_What you have to do_.
Your task is to repeat exactly the lines below between the line holding "575 224 1.17" and the line holding "331 85 2598", inclusive, and only those.

** Opening Record extracts block **

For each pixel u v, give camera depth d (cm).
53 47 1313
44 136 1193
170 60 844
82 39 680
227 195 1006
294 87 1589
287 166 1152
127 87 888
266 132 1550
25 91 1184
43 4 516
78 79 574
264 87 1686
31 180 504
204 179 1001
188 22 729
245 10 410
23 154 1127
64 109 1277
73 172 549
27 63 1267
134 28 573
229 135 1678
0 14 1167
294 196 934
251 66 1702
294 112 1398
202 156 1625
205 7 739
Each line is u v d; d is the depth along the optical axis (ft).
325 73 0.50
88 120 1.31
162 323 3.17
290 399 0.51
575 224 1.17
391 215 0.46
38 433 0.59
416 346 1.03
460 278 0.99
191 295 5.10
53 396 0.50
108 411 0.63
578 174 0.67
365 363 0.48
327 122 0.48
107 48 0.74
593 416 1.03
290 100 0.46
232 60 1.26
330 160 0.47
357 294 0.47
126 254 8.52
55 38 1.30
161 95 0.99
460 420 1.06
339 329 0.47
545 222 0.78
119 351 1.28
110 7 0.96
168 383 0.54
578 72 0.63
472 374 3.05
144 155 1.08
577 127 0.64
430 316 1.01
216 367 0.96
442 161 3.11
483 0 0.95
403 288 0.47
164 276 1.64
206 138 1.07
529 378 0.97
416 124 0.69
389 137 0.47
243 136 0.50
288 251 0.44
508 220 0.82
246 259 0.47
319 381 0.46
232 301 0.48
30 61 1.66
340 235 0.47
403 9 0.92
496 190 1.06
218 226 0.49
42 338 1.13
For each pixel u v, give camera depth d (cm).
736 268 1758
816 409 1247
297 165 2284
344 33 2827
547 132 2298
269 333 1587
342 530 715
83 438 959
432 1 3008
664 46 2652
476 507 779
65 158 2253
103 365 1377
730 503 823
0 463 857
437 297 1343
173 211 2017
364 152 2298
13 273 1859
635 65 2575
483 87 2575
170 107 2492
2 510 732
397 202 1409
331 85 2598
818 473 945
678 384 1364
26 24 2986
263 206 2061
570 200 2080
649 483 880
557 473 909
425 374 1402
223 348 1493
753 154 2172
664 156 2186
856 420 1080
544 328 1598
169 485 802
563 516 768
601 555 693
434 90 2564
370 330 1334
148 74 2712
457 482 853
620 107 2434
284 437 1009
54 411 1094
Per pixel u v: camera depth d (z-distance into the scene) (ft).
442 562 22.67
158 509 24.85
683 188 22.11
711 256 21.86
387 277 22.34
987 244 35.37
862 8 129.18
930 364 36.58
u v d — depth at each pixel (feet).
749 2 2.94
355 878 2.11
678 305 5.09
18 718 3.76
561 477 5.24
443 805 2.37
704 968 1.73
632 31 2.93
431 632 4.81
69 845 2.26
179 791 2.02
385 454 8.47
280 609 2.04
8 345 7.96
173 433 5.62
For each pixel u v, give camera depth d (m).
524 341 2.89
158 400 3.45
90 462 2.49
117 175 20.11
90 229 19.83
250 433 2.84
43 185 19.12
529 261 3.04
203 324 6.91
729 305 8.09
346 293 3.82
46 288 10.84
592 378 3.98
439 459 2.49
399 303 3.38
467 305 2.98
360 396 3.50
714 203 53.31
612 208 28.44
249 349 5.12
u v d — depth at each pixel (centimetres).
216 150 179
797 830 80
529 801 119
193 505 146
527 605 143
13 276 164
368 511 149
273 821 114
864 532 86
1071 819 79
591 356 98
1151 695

** Closing Record extracts block **

_Exercise response_.
575 224 1.17
391 215 0.46
38 433 0.59
416 346 1.03
460 278 0.99
191 295 5.10
53 396 0.50
108 411 0.63
578 174 0.67
365 363 0.48
327 122 0.48
107 48 0.74
593 416 1.03
290 100 0.46
232 60 1.26
330 160 0.47
357 294 0.47
126 254 8.52
55 38 1.30
161 95 0.99
460 420 1.06
339 329 0.47
545 222 0.78
119 351 1.28
110 7 0.96
168 383 0.54
578 72 0.63
472 374 3.05
144 155 1.08
577 127 0.64
430 316 1.01
216 367 0.96
442 161 3.11
483 0 0.95
403 288 0.47
164 276 1.64
206 138 1.07
529 378 0.97
416 124 0.69
389 137 0.47
243 136 0.50
288 251 0.44
508 220 0.82
246 259 0.47
319 381 0.46
232 301 0.48
30 61 1.66
340 235 0.47
403 9 0.92
496 190 1.06
218 226 0.49
42 338 1.13
For each pixel u v, give camera depth d (cm).
736 268 1758
816 409 1247
297 165 2284
344 33 2827
547 132 2298
269 333 1587
342 530 715
83 438 959
432 1 3008
664 46 2652
476 507 779
65 158 2253
103 365 1377
730 503 823
0 463 857
437 297 1343
173 211 2017
364 152 2298
13 273 1859
635 65 2575
483 87 2575
170 107 2492
2 510 732
397 202 1409
331 85 2598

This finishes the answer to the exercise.